Window Companies Tempe | Hot!

Yolanda touched the highest mark. “Daughter. She grew up, moved to Oregon. Now it’s just me and the heat.” She paused. “The other window companies, the big ones? They sent salesmen in pressed polos. They quoted me triple-pane, low-E, argon-filled miracles. Fifteen thousand dollars. Then they offered me financing I didn’t understand.”

Marco tossed him the truck keys. “Don’t forget the biscochitos.”

That night, Marco updated his ledger. The profit on the Hinton job was thin. Leo grumbled. “We could’ve sold her the premium line, Tío.”

Before they left, she handed them two ice-cold bottles of water and a paper bag of homemade biscochitos. “The other window companies,” she said, “they saw a transaction. You saw a house.”
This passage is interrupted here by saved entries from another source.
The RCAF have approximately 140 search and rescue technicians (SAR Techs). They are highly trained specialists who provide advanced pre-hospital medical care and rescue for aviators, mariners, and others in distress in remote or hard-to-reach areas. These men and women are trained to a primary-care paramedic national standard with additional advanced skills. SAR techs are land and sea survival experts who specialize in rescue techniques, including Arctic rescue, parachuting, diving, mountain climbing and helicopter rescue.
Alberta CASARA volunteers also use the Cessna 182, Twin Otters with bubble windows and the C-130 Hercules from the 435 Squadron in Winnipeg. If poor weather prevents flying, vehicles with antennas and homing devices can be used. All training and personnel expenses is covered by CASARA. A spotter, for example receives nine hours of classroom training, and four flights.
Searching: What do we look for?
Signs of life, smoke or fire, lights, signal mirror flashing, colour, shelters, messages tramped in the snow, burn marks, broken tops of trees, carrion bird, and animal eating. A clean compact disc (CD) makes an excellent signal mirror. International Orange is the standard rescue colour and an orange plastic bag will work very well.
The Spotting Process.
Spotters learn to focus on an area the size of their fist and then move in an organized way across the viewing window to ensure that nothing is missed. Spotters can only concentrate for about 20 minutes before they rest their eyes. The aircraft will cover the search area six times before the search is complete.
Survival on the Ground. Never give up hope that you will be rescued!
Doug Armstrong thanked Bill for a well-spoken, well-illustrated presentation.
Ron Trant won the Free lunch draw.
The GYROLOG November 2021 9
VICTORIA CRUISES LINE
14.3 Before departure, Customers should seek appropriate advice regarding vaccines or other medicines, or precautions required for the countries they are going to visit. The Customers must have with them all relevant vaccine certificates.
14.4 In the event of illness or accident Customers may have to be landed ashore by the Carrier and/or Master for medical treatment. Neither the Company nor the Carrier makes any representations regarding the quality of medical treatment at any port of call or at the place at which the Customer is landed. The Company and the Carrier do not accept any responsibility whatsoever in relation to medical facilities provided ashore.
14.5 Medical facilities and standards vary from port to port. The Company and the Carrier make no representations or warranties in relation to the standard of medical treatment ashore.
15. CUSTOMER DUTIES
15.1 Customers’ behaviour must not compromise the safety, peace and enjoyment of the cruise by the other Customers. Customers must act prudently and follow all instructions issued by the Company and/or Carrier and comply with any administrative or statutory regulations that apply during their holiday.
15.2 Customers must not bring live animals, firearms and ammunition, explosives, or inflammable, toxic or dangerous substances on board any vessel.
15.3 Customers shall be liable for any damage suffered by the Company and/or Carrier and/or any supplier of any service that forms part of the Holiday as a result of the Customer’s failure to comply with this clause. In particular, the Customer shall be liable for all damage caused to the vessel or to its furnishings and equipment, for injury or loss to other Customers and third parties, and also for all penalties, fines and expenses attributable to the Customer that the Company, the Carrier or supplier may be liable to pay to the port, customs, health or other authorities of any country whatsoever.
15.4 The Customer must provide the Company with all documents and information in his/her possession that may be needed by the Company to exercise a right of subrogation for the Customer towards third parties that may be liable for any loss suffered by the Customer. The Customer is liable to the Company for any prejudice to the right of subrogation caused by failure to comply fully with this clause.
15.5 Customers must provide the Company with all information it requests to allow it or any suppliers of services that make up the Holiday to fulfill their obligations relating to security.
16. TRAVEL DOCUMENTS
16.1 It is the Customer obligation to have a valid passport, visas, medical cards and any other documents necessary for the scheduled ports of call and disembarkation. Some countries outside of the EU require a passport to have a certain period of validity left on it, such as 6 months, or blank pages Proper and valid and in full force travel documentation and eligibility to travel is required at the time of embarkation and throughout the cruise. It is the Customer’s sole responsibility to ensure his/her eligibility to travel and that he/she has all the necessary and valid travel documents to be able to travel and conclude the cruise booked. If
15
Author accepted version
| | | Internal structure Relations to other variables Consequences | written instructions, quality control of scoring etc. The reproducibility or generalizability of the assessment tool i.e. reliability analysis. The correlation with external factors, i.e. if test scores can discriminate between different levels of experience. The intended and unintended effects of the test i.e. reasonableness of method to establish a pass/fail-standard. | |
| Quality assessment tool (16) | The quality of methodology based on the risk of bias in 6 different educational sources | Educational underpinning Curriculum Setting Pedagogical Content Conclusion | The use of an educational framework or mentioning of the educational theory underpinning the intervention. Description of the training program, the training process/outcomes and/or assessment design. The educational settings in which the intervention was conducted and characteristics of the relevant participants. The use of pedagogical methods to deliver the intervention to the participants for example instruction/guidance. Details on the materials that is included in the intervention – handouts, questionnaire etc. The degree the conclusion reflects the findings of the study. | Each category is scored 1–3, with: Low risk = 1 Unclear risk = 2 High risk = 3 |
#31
Marco looked at the sad, leaking window. Then he looked at Yolanda. “What do you actually need, Mrs. Hinton?”

Leo just shook his head and smiled. “The reliable sedan,” he said.

They installed a dual-pane, vinyl-framed slider with a low-E coating—not the most expensive, but the right one for a west-facing wall in a house that would never be sealed like a spaceship. Marco sealed the frame with extra foam insulation, not because the spec sheet called for it, but because he felt the draft with his own knuckles.

He looked out his own kitchen window, at the purple dusk settling over the buttes. Tempe was changing—new high-rises, new money, new people who didn’t know the difference between a casement and a double-hung. But the old houses on Ash Avenue, on Palm Lane, on Hardy Drive—they still needed someone who understood.